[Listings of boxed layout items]

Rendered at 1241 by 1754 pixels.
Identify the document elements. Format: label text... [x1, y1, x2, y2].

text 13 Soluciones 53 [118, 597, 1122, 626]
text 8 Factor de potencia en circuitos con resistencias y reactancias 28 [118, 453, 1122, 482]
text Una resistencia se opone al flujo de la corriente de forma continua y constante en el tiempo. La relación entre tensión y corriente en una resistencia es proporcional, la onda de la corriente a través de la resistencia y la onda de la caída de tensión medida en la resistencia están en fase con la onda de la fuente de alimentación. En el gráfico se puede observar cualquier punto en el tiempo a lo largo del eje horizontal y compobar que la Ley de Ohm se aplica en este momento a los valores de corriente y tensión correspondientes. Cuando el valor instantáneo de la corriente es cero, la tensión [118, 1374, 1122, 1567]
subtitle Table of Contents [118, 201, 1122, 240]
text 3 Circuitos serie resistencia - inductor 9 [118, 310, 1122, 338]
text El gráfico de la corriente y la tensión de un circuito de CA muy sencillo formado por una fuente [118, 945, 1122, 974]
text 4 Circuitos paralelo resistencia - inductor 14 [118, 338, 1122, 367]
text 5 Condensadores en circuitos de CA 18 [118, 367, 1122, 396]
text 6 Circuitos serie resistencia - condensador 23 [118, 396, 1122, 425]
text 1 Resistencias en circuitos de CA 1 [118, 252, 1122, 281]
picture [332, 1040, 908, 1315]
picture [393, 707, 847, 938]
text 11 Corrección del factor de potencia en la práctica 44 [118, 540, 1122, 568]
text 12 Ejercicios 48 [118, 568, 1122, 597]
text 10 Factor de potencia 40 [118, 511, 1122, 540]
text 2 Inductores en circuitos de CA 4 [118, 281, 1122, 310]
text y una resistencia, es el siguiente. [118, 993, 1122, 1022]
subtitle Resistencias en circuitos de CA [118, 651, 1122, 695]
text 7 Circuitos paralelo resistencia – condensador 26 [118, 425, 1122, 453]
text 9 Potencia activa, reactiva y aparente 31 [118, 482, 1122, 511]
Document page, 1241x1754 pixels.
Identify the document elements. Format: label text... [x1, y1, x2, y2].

:: Exercise ::
Please lay out every line of the entries above as a Markdown table with the columns Row and Line, giving each line a row number and leaving out blank lines.

:: Reply ::
| Row | Line |
|---|---|
| 1 | Rendered at 1241 by 1754 pixels. |
| 2 | Identify the document elements. Format: label text... [x1, y1, x2, y2]. |
| 3 | text 13 Soluciones 53 [118, 597, 1122, 626] |
| 4 | text 8 Factor de potencia en circuitos con resistencias y reactancias 28 [118, 453, 1122, 482] |
| 5 | text Una resistencia se opone al flujo de la corriente de forma continua y constante en el tiempo. La relación entre tensión y corriente en una resistencia es proporcional, la onda de la corriente a través de la resistencia y la onda de la caída de tensión medida en la resistencia están en fase con la onda de la fuente de alimentación. En el gráfico se puede observar cualquier punto en el tiempo a lo largo del eje horizontal y compobar que la Ley de Ohm se aplica en este momento a los valores de corriente y tensión correspondientes. Cuando el valor instantáneo de la corriente es cero, la tensión [118, 1374, 1122, 1567] |
| 6 | subtitle Table of Contents [118, 201, 1122, 240] |
| 7 | text 3 Circuitos serie resistencia - inductor 9 [118, 310, 1122, 338] |
| 8 | text El gráfico de la corriente y la tensión de un circuito de CA muy sencillo formado por una fuente [118, 945, 1122, 974] |
| 9 | text 4 Circuitos paralelo resistencia - inductor 14 [118, 338, 1122, 367] |
| 10 | text 5 Condensadores en circuitos de CA 18 [118, 367, 1122, 396] |
| 11 | text 6 Circuitos serie resistencia - condensador 23 [118, 396, 1122, 425] |
| 12 | text 1 Resistencias en circuitos de CA 1 [118, 252, 1122, 281] |
| 13 | picture [332, 1040, 908, 1315] |
| 14 | picture [393, 707, 847, 938] |
| 15 | text 11 Corrección del factor de potencia en la práctica 44 [118, 540, 1122, 568] |
| 16 | text 12 Ejercicios 48 [118, 568, 1122, 597] |
| 17 | text 10 Factor de potencia 40 [118, 511, 1122, 540] |
| 18 | text 2 Inductores en circuitos de CA 4 [118, 281, 1122, 310] |
| 19 | text y una resistencia, es el siguiente. [118, 993, 1122, 1022] |
| 20 | subtitle Resistencias en circuitos de CA [118, 651, 1122, 695] |
| 21 | text 7 Circuitos paralelo resistencia – condensador 26 [118, 425, 1122, 453] |
| 22 | text 9 Potencia activa, reactiva y aparente 31 [118, 482, 1122, 511] |
| 23 | Document page, 1241x1754 pixels. |
| 24 | Identify the document elements. Format: label text... [x1, y1, x2, y2]. |